| Task objective |
Make an exact copy of each entry, leaving out every picture.

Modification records
****************

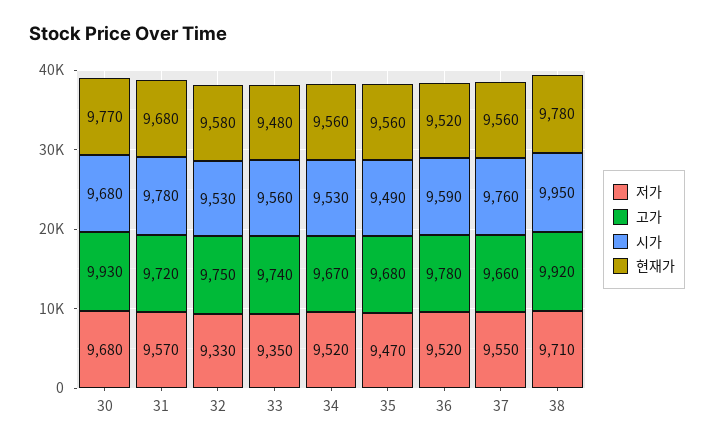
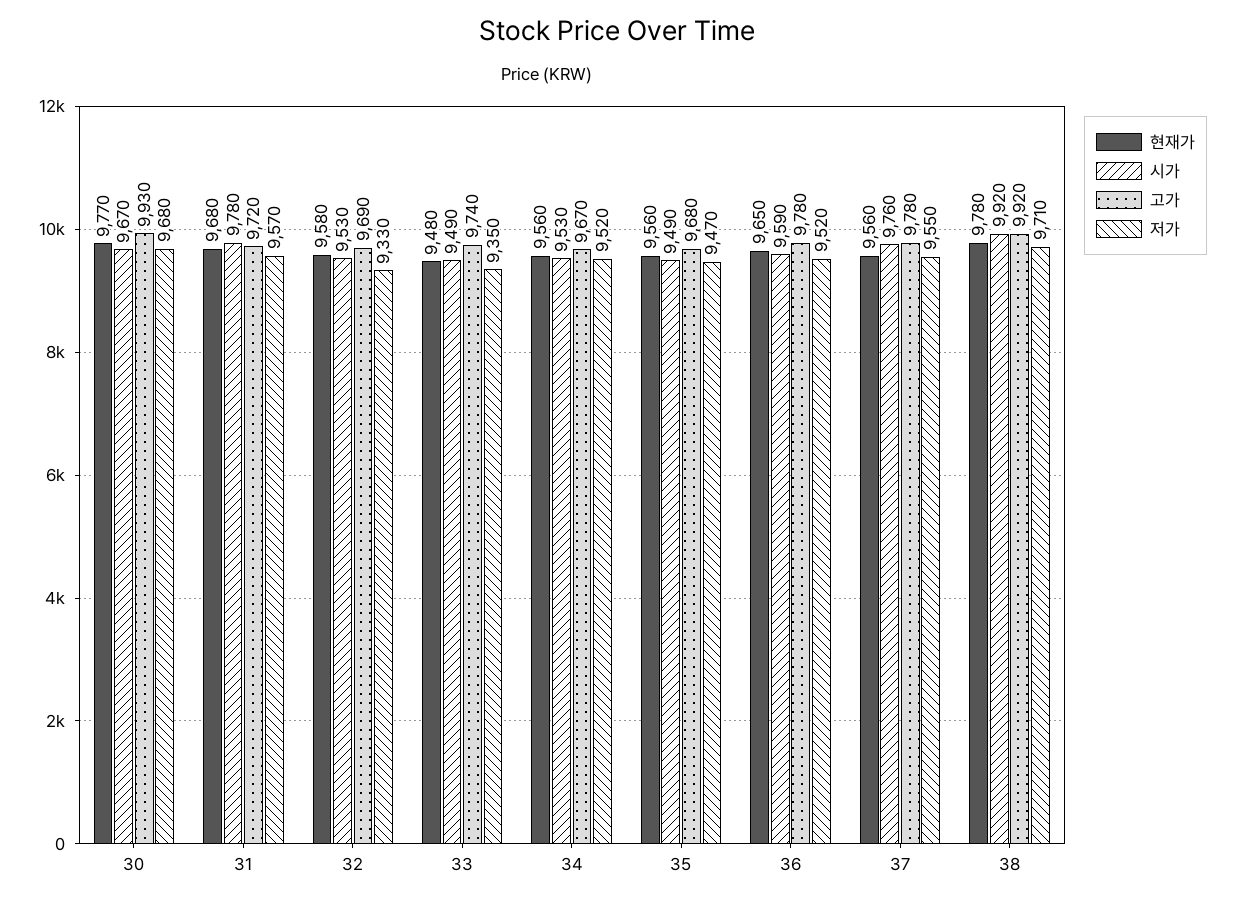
  {
    "저가": {
      "30": 9680,
      "31": 9570,
      "32": 9330,
      "33": 9350,
      "34": 9520,
      "35": 9470,
      "36": 9520,
      "37": 9550,
      "38": 9710
    },
    "고가": {
      "30": 9930,
      "31": 9720,
-     "32": 9750,
+     "32": 9690,
      "33": 9740,
      "34": 9670,
      "35": 9680,
      "36": 9780,
-     "37": 9660,
+     "37": 9780,
      "38": 9920
    },
    "시가": {
-     "30": 9680,
+     "30": 9670,
      "31": 9780,
      "32": 9530,
-     "33": 9560,
+     "33": 9490,
      "34": 9530,
      "35": 9490,
      "36": 9590,
      "37": 9760,
-     "38": 9950
+     "38": 9920
    },
    "현재가": {
      "30": 9770,
      "31": 9680,
      "32": 9580,
      "33": 9480,
      "34": 9560,
      "35": 9560,
-     "36": 9520,
+     "36": 9650,
      "37": 9560,
      "38": 9780
    }
  }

****************

| Answer for this exercise |
  {
    "저가": {
      "30": 9680,
      "31": 9570,
      "32": 9330,
      "33": 9350,
      "34": 9520,
      "35": 9470,
      "36": 9520,
      "37": 9550,
      "38": 9710
    },
    "고가": {
      "30": 9930,
      "31": 9720,
-     "32": 9750,
+     "32": 9690,
      "33": 9740,
      "34": 9670,
      "35": 9680,
      "36": 9780,
-     "37": 9660,
+     "37": 9780,
      "38": 9920
    },
    "시가": {
-     "30": 9680,
+     "30": 9670,
      "31": 9780,
      "32": 9530,
-     "33": 9560,
+     "33": 9490,
      "34": 9530,
      "35": 9490,
      "36": 9590,
      "37": 9760,
-     "38": 9950
+     "38": 9920
    },
    "현재가": {
      "30": 9770,
      "31": 9680,
      "32": 9580,
      "33": 9480,
      "34": 9560,
      "35": 9560,
-     "36": 9520,
+     "36": 9650,
      "37": 9560,
      "38": 9780
    }
  }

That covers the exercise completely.